# 03 gheenoe classic waterowl project



## TomFL (Oct 2, 2007)

Quickcrete bottom coating??? Aren't you supposed to make shoes outta that? 



Been there, done that with the sawzall accident..!

Seems there's more and more gheenoe duck boats coming around!

-T


----------



## HighSide25 (May 15, 2007)

seems like everytime i went to TMG or the STAs last year there would be at least half a dozen in the bed of trucks.

WS, that merc can go through a lot of crap(hyrdrllia, spatterdock, lillypads) if you mount it high and put a heavy cupped prop on it.... but obviously not like a hyperdrive.

also, why arent you getting the 12hp CH?

good luck on the whole process, sounds fun.


----------



## FSUfisher (Jul 16, 2007)

17 mph out of a 6.5 hp surface drive???  What kind of BA motor is this?

It's nice to see others using their Gheenoes for waterfowl hunting. That is precisely what inspired me to get mine a few years ago.


----------



## Flyline (Mar 3, 2008)

TomFl,

what's wrong with quickrete coating?... ;D any suggustion? its $70 coat than a $400 linex. 

Chasingtail,

Sounds like a good idea for the merc to hang the duck boat but I'm planning to recondition and out new paint on the merc for the LT15.

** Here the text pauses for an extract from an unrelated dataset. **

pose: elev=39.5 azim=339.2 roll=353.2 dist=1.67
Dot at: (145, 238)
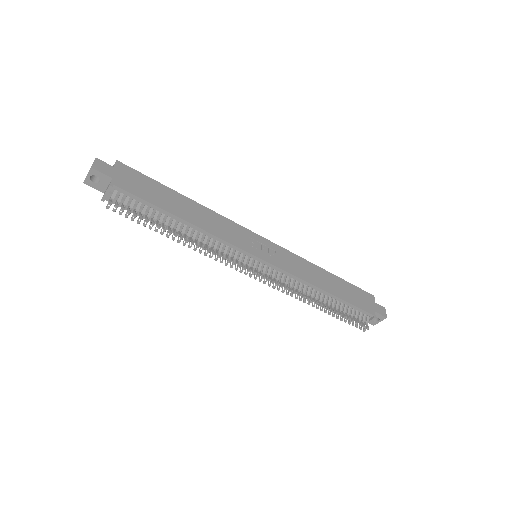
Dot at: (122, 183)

Copperhead 12hp weights around 120 lbs and it's not something I want to take on and off the boat on every trip. 6.5hp will do the job until I demo it and see if it can do it.

FSUfisher,

yes those little copperhead are small hyperdrives and it's alot faaster than any longtails. check it out

www.copperheadmfg.com

http://www.youtube.com/watch?v=tZX3Vi8fj1s

http://www.youtube.com/watch?v=lMzAl-O73sM

http://www.youtube.com/watch?v=vwkBhja7q7E


----------



## pds07d (Jul 19, 2010)

Looking good.  Tom is right more ducks are dying at the hands of gheenoe then ever.  I killed a ton a woodies and teal in early season from my 13' riverhawk!

About the mud-motor though, i don't wanna bust your bubble but I think your dreaming if you wanna get 17 mph with a little copperhead 6.5 or really any mud motor...

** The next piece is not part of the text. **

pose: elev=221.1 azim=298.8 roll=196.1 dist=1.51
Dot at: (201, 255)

It just don't think it is possible- in those videos the motor they are showing is NOT stock .  Its got a beefed up carb, exhaust and the prop is custom. an there still only getting 15 mph with the wind at there back.

I have hunted out of a riverhawk B-52 with an 18 hp surface drive and it barely did 18 mph :-?.  My boat is smaller and lighter then yours and i have a 9.9 hp go devil on it and a custom prop and i barely push 12 mph with me and one other person.



















Yea surface drives are faster but i don't think it will over come the fact that it is just 6.5hp


Don't get me wrong, I think your rig is great, and you will be able to get to the ducks with a 6.5, but it won't be blow you away fast.  But remember its not about speed at all.  In fact I think these supersized surface drives have ruined a lot of what duck hunting use to be :'(.   Plus that much mud motor is DANGEROUS on little boats like ours :-[


----------